A Large Influx.—By the year 1830 the immigration from the British Isles into Canada, particularly into the upper province, had assumed very large proportions. In 1831 it amounted to 34,000, while during the period from 1829 to 1833 it reached a total of 160,000. English, Scotch and Irish, all were represented.* The migration from Ireland was the most marked during the years after 1830. The Adelaide settlement in the western part of Upper Canada was begun by a number of Irish soldiers, officers and men, and this soon became a well-known and prosperous region. A number of Irish immigrants also settled at Quebec and in the country south of it, at Montreal, and in the Eastern Townships.

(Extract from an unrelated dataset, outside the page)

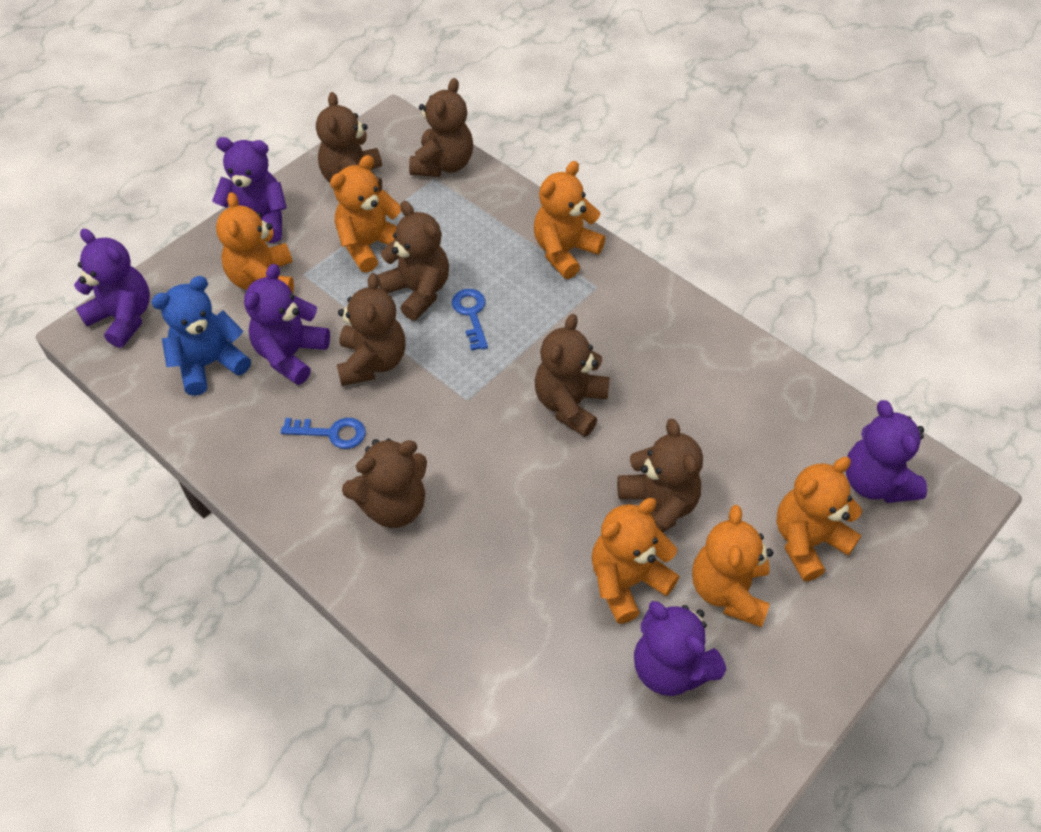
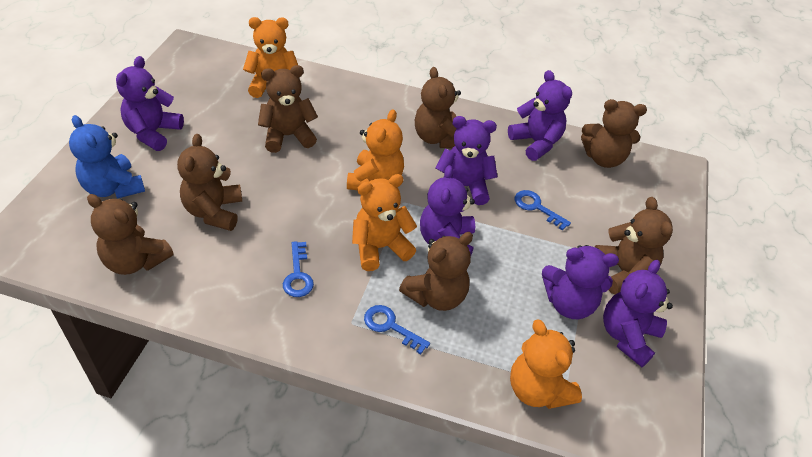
blue key: [281,418,366,449] [452,289,488,351] = 2 -> [283,241,314,297] [364,305,430,354] [514,190,571,231] = 3
orange teddy bear: [216,192,294,294] [330,155,401,273] [534,161,606,279] [591,498,679,624] [692,505,774,627] [776,457,862,581] = 6 -> [243,17,298,98] [347,109,404,190] [352,174,417,271] [510,320,582,409] = 4
purple teddy bear: [74,229,150,348] [212,137,287,243] [244,264,330,385] [634,601,726,696] [846,400,927,503] = 5 -> [116,56,184,151] [420,165,475,255] [436,116,498,205] [508,70,572,161] [542,245,619,319] [603,260,673,367] = 6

Cholera Checks Immigration.—In 1832, an immigrant ship brought Asiatic cholera to Quebec, and in spite of all precautions the epidemic spread through Canada. In 1834 it broke out again with increased severity, and the mortality, particularly in the towns, was appalling. The result was an outcry against further state-aided immigration, and for some years there was a marked falling off in the flow of population to the Canadian provinces.

* THE INCREASE IN CANADA.—The extent of the increase in the population of the two Canadas during this period may be gathered from the following figures: The upper province, which had in 1812 a population of 75,000, had increased by 1824 to 157,000, and by 1841 to 470,000. Lower Canada, meanwhile, increased from 225,000 in 1812 to 430,000 in 1824, and to 030,000 in 1841.